What can i do in this case?
Edit: For my use case, firstly, i must receive data from multiple url. Then i will send these data to Kafka after apply some transformations. But I have to get data from almost 50 or more URLs. I need to do this in real time and in a scalable way in a nifi cluster.
Use the same flow as mentioned in the question:
Described Flow in Question:
1.GenerateFlowFile
2.Split Text
3.Extract Text
Then feed the success relationship of ExtractText processor to RemoteProcessorGroup
(to distribute the load across clusted).
Then get the flowfile that are distributed feed them to InvokeHTTP
processor and schedule the processor to run more than one concurrent tasks in Scheduling Tab.
Then use PublishKafkaRecord
processors and define Record Reader/Writer schema, Change the schedule to run more than one concurrent task.
Final Flow:
1.GenerateFlowFile
2.SplitText
3.ExtractText
4.RemoteProcessorGroup (or) ConnectionLoadBalance(Starting NiFi-1.8.0)

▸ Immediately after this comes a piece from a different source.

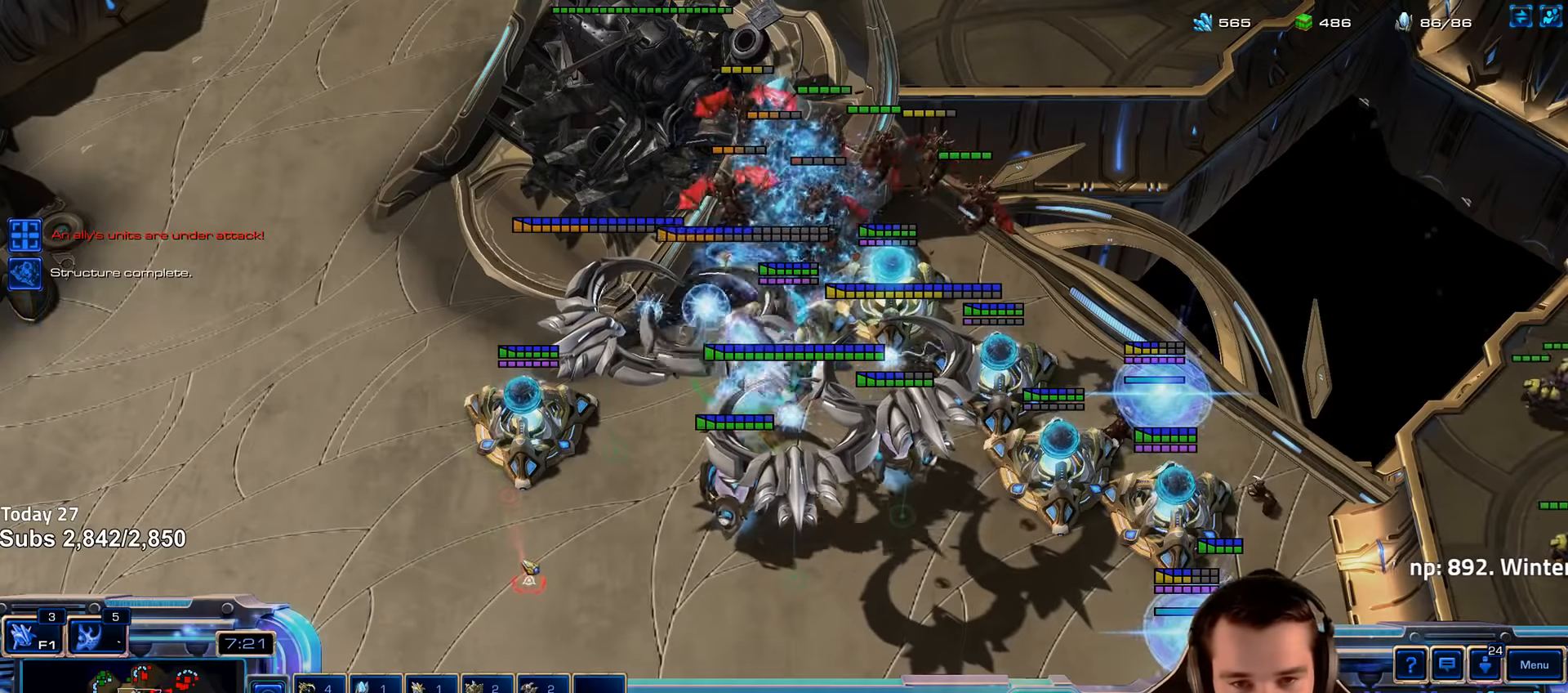
{"keys": [], "events": []}
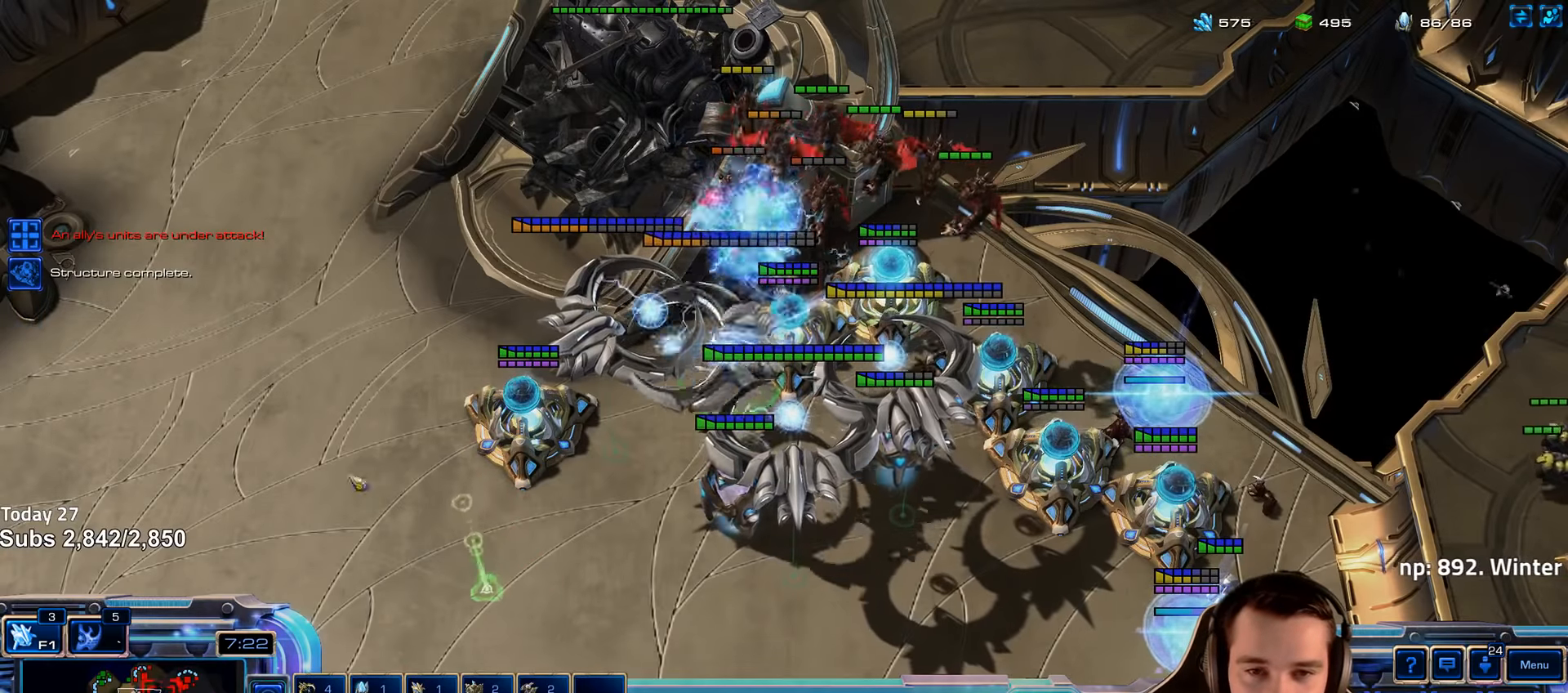
{"keys": [], "events": [[383, "a", "down"], [483, "a", "up"]]}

5.InvokeHTTP //more than one concurrent task
6.RemoteProcessorGroup (or) ConnectionLoadBalance(Starting NiFi-1.8.0) //optinal
7.PublishKafkaRecord //more than one concurrent task
Try with the above flow and i believe Kafka processors are very scalable, give you good performance as you are expected :)
In addition
Starting from NiFi-1.8 version we don't
need to use RemoteProcessGroup
(to distribute the load) as we can configure Connections(relationships) to distribute the load balancing.
Refer to this and NiFi-5516 links for more details regards to these new additions
in NiFi-1.8 version.